THE FORUM

FOR OCTOBER 1914

THE WAR

Charles Vale

In each of the nations now engaged in the European conflict, a large number of people of all classes—the vast majority of people of all classes—did not want war, and would have done all in their power to avert it: for they knew, more or less completely, the price of war; and they knew also, more or less completely, in spite of the inadequacy of all the churches through all the centuries, that war cannot possibly be reconciled with Christianity, with civilization, with humanity, decency, and the most rudimentary common sense. But when hostilities had actually been commenced, each of the nations was practically a unit with regard to the prosecution of the war to its final and terrible conclusion. With the exception of a few professional agitators or eccentric fanatics, who have gleaned scant sympathy for their antics, every citizen or subject of each country has placed implicit faith in the justice of the nation’s cause and has been prepared to give, ungrudgingly, the last full measure of devotion. Canada, Australia, South Africa, India, and all the great and small oversea commonwealths, colonies and dominions of Great Britain have come forward in the time of stress to offer new strength to the United Kingdom and new pledges of a United Empire. In the Fatherland, every man and woman has accepted the issue as inevitable, has held the cause of Kaiser and country as sacred and supreme, and has shrunk from no sacrifice to ensure the fulfilment of the long-cherished dream of victory, security and expansion. In France, where the ghosts of the dead that von Moltke required have not yet ceased to walk o’ nights, (they will

have new companionship now), there is no doubt in the mind of man, woman or child that la Patrie is waging a holy war for liberty and honor against the ruthless aggression of an arrogant and pitiless foe. In Russia, Austria, Servia, and whatever countries may have been dragged into the vortex week by week, there is a similar spirit, a similar belief in the justice of the national cause and the calculated injustice of the enemy’s plans. And in Belgium, always the victim of her unneighborly neighbors’ feuds, a people dedicated to peace has been flung into the hell of butchery and flames. Verily, Macbeth hath murther’d sleep!

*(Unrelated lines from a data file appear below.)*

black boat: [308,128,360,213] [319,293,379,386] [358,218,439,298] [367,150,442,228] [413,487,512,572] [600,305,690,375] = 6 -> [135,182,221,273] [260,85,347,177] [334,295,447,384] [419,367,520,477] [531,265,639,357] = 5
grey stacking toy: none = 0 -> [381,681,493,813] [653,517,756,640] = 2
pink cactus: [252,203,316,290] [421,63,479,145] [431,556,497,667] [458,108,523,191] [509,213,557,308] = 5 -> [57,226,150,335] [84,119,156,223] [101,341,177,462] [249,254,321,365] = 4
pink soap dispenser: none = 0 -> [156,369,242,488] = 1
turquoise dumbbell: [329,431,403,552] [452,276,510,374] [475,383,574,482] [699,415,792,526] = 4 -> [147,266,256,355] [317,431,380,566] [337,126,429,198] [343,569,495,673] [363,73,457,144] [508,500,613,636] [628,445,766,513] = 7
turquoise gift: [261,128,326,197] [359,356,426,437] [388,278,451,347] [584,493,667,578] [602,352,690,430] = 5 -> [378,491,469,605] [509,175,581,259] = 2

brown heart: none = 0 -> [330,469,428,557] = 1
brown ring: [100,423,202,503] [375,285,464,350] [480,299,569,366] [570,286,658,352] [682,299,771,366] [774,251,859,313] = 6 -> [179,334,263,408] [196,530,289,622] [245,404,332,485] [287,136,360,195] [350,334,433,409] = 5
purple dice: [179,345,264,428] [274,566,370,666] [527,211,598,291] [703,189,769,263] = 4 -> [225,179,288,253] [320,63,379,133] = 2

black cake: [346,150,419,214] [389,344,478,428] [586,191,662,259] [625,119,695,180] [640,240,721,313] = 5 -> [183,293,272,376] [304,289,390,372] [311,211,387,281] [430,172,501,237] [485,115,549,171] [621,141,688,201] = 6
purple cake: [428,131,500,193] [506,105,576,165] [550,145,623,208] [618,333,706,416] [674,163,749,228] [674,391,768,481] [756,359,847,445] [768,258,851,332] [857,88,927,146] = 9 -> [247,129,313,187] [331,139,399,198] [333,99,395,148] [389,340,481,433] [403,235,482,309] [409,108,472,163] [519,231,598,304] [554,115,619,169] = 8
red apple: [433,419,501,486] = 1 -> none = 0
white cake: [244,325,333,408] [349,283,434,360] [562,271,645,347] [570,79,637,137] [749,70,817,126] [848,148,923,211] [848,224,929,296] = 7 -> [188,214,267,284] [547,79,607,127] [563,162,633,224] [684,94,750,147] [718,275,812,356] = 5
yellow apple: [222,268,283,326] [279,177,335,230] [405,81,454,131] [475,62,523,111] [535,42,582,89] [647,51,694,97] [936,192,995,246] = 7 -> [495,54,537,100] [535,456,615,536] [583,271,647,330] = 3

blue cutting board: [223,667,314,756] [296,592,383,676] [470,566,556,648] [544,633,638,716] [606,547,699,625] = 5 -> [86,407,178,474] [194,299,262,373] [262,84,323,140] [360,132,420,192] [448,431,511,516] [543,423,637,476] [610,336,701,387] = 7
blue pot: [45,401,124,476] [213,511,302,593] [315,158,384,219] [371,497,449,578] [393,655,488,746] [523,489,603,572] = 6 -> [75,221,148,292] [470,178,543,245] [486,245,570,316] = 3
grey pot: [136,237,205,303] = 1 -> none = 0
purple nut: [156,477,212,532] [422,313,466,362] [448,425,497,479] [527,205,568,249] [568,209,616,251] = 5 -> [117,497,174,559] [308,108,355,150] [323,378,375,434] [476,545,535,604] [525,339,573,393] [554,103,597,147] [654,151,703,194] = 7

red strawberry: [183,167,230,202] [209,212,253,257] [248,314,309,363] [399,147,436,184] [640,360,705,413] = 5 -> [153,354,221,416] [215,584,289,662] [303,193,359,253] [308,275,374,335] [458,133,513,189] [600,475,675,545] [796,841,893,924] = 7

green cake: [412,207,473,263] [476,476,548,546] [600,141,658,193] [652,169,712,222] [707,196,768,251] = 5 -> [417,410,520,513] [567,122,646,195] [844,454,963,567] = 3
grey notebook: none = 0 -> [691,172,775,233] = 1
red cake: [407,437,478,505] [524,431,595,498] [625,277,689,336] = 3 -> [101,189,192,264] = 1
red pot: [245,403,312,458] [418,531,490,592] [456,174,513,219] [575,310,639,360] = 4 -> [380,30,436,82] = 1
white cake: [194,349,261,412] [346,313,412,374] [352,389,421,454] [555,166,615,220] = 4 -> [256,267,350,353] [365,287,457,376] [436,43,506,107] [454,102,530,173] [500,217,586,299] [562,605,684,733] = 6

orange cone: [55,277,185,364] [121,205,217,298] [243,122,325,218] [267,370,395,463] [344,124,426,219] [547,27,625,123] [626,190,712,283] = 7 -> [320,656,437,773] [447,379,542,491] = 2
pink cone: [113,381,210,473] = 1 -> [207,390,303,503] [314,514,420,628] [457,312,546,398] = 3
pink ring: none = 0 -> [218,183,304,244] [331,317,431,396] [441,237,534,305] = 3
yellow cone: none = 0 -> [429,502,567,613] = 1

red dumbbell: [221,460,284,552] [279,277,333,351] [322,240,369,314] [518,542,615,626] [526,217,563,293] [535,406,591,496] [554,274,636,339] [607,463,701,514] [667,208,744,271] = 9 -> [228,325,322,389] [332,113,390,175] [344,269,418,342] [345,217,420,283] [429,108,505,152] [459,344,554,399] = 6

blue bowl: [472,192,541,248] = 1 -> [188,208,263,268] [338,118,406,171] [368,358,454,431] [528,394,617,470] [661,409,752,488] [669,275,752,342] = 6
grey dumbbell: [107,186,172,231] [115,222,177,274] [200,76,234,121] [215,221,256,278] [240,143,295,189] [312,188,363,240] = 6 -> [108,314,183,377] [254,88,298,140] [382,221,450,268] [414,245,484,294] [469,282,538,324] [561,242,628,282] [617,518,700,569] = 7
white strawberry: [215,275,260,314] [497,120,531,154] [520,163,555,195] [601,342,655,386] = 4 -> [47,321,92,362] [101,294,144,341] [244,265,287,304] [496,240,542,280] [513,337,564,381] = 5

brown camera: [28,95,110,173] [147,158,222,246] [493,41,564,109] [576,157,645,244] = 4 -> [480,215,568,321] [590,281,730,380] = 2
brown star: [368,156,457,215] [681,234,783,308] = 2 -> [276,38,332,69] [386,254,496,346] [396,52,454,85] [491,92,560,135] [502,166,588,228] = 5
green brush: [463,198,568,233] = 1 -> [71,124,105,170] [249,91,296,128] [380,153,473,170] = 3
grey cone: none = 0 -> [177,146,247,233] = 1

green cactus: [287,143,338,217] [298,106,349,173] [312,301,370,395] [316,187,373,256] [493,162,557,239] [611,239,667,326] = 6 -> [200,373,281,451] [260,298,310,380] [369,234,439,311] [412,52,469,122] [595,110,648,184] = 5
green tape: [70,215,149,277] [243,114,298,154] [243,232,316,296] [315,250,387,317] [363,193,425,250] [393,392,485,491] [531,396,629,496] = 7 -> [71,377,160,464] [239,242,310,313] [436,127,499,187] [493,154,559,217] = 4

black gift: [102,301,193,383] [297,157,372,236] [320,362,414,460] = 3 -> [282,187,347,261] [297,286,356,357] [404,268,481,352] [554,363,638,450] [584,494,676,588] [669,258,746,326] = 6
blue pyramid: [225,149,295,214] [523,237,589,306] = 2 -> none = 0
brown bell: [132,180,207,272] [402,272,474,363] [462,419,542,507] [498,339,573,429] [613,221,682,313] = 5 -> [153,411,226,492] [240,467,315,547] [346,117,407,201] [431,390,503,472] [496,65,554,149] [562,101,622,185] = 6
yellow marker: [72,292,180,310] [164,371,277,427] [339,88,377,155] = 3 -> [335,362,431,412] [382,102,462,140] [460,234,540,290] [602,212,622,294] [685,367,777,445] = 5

In these United States, there has been little attempt to transcend race-limitations, so far as concerns the aliens within our borders, and those hyphenated-Americans who have rushed with virulence into a wordy warfare, intent, not on establishing the truth, but on giving publicity, ad nauseam, to their own special, and specially obnoxious, prejudices. The American nation, and every individual in it, has a clear right to hold and express a definite opinion: but it must be an opinion formed in conformity with the American character and the American freedom from entanglements of inherited and unreasoned bias. No other opinion is worth, here and now, a moment’s consideration; and no other opinion should dare to voice itself in this country, which has ties with almost all the peoples of the world—ties of blood and friendship, but not of bloodshed and hysteria.

America alone, of the great Powers of the world, is in a position to exercise free and calm reflection and to form a free and just judgment. The value of her decision has already been made manifest, through the efforts of every country involved in the war to influence American sentiment and gain American good will. A peculiar responsibility therefore rests upon us to avoid the banalities of the various special pleaders, and to form our judgment soberly and in good faith, nothing extenuating, and setting down naught in malice. And one of the first thoughts that should occur to us, one of the most significant and pregnant thoughts, is that which I have expressed in my first paragraph. Europe is a house divided against itself: but each nation in Europe has proclaimed the sanctity of its cause; each nation conceives that it has, or is entitled to have, the special protection

of Providence; each nation is sending its men to death and claiming patient sacrifice from its women.

What does this mean? Is there such little sense of logic in the world that it is impossible to distinguish right from wrong, so that nation may rise against nation, each convinced of its own probity, and each unable to attribute anything but evil motives to its adversaries? Can self-delusion be carried so far that black and white exchange values according to the chances of birth and environment? Have Christianity and civilization achieved this remarkable result, that the peoples of the world are like quarrelsome children in a disorderly nursery?